Travail demandé:
(a) Recopiez, s'il vous plaît, le passage de l'article sur le budget de la Sécurité sociale compris entre « Les députés ont » et « sur les mutuelles. », ces deux passages inclus.
(b) Répondez aux questions suivantes d'après l'article sur le budget de la Sécurité sociale.
(i) À quel pourcentage du salaire net le premier mois du congé de naissance sera-t-il indemnisé ?
(ii) À combien de jours est plafonné un premier arrêt de travail prescrit à l'hôpital ?
(iii) Sur quels produits portent les taxes « comportementales » votées par les députés ?
(c) Poursuivez l'article sur le budget de la Sécurité sociale à partir de sa dernière phrase.

Extrait fourni:
En marge des débats houleux sur la taxe Zucman, rejetée hier, la commission des Affaires sociales a adopté plusieurs mesures sociales dans le cadre du budget de la Sécurité sociale pour 2026. Congé de naissance, encadrement des arrêts maladie et taxes « comportementales » ont été approuvés avant le vote décisif sur la suspension de la réforme des retraites, condition posée par les socialistes pour éviter une nouvelle crise politique.
Dans l’ombre de l’hémicycle, la commission des Affaires sociales s’est penchée hier sur le budget de la Sécurité sociale pour 2026. Un exercice aussi laborieux que paradoxal : les députés savent que tout ce qu’ils adoptent ici sera effacé lorsque le texte reviendra dans l’hémicycle, la semaine prochaine, pour être débattu à partir de la version initiale du gouvernement.
Mais ce travail n’en demeure pas moins un baromètre politique, révélateur des lignes de fracture qui traversent la majorité et l’opposition à l’approche du vote sur la suspension de la réforme des retraites.
Dans ce contexte tendu, plusieurs dispositions ont été approuvées, traduisant un compromis fragile entre rigueur budgétaire et avancées sociales. La plus symbolique est la création d’un congé de naissance, permettant à chaque parent de bénéficier d’un ou deux mois supplémentaires, non fractionnables, après la naissance d’un enfant. Cette mesure, saluée à gauche comme un pas vers une meilleure conciliation entre vie familiale et professionnelle, sera indemnisée à hauteur de 70 % du salaire net le premier mois et 60 % le second, selon un décret à venir. Un signe d’ouverture sociale, mais calibré pour ne pas alourdir les comptes de la branche famille.
Autre texte adopté : la limitation de la durée des arrêts de travail, désormais plafonnée à quinze jours pour un premier arrêt prescrit en ville, trente à l’hôpital et deux mois pour les prolongations. Les médecins pourront y déroger en cas de nécessité médicale, mais cette disposition, défendue au nom de la maîtrise des indemnités journalières, suscite la colère d’une partie de l’opposition, qui y voit une remise en cause de la liberté de prescription et une méfiance institutionnalisée envers les praticiens.
Les députés ont également voté plusieurs taxes “comportementales” sur l’alcool, le tabac et les produits sucrés. Objectif : rétablir une logique de prévention tout en comblant le déficit croissant de la Sécurité sociale, alors que le gouvernement avait renoncé à d’autres leviers fiscaux, comme le gel du barème de la CSG ou la contribution sur les mutuelles.

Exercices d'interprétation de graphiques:
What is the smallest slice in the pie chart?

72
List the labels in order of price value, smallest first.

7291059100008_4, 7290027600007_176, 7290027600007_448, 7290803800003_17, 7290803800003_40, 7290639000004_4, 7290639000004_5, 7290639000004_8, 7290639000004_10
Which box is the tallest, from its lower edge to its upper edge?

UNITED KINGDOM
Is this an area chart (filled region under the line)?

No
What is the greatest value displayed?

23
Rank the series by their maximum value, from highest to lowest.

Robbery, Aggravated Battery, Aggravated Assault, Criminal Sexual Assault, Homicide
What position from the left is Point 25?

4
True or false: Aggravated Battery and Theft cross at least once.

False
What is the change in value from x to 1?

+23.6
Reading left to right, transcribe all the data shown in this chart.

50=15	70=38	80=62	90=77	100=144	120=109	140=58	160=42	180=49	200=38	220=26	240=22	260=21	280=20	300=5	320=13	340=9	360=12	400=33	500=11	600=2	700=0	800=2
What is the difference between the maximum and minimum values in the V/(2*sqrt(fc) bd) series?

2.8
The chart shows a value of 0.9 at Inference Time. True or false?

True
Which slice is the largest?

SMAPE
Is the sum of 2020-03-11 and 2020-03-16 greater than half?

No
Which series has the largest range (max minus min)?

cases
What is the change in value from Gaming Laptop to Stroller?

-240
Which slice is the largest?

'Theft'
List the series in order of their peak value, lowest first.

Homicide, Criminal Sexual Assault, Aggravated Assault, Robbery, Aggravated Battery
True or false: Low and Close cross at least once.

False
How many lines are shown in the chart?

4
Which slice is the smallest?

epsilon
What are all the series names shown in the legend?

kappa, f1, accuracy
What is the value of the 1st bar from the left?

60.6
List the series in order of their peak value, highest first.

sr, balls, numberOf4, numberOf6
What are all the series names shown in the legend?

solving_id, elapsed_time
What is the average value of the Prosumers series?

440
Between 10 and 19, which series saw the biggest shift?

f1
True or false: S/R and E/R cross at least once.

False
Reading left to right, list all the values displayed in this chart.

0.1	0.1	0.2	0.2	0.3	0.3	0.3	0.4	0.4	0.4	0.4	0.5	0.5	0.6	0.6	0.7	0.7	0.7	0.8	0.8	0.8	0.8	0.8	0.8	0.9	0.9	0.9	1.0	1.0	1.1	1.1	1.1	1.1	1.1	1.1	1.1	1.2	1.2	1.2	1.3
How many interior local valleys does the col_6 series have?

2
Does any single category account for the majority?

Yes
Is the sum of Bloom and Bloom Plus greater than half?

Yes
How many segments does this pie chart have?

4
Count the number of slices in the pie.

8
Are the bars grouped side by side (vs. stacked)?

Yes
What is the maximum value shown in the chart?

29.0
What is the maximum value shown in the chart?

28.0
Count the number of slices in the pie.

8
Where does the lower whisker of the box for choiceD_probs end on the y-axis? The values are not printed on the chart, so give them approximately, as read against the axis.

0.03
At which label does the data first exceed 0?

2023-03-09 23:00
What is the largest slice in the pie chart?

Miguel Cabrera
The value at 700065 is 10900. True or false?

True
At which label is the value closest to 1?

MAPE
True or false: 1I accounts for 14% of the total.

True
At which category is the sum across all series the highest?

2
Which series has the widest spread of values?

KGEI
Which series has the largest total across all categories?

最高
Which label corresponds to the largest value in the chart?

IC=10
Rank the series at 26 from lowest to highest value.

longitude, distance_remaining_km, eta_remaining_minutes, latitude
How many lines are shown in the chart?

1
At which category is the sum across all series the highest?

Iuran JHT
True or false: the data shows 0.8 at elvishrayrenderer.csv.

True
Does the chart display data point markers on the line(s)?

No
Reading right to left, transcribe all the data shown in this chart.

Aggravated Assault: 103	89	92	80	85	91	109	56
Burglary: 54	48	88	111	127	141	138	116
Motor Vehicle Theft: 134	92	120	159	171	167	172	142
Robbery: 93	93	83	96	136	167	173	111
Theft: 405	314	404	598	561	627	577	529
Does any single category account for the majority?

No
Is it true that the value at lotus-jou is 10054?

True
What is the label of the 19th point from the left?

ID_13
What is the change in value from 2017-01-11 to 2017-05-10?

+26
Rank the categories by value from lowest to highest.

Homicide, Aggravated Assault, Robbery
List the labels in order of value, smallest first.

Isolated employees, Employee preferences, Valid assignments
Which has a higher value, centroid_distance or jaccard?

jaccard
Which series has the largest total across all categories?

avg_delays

Réponses attendues:
(a)
Les députés ont également voté plusieurs taxes “comportementales” sur l’alcool, le tabac et les produits sucrés. Objectif : rétablir une logique de prévention tout en comblant le déficit croissant de la Sécurité sociale, alors que le gouvernement avait renoncé à d’autres leviers fiscaux, comme le gel du barème de la CSG ou la contribution sur les mutuelles.

(b)
(i) 70 % du salaire net.
(ii) Trente jours.
(iii) L'alcool, le tabac et les produits sucrés.

(c)
La suspension de la réforme des retraites votée
Mais derrière ces mesures techniques se profilait un affrontement d’une autre ampleur : le vote sur la suspension de la réforme des retraites – condition posée par le Parti socialiste pour éviter une motion de censure.
Les députés ont approuvé en commission vers 22 h 30 la suspension de la réforme des retraites, malgré les réticences du camp gouvernemental et d’une partie de la gauche, qui dénonce une suspension en trompe-l’œil.
Inséré dans le budget de la Sécurité sociale, l’article sur la suspension de la réforme de 2023, qui portait progressivement l’âge légal de départ à 64 ans, a été approuvé par 22 voix contre 12. Le Rassemblement national et les socialistes ont voté pour.
Les députés Les Républicains, et Horizons ont voté contre la suspension. “On ne peut pas faire croire aux Français qu’ils ne devront pas travailler collectivement plus”, a défendu Justine Gruet (LR).
Tout comme les Insoumis, pour des raisons diamétralement opposées. LFI “ne votera jamais aucun texte qui prévoit un report à 64 ans de l’âge de départ”, a déclaré Hadrien Clouet, ajoutant sur X : “Il y a une majorité pour l’abroger. Le reste est une pantalonnade”.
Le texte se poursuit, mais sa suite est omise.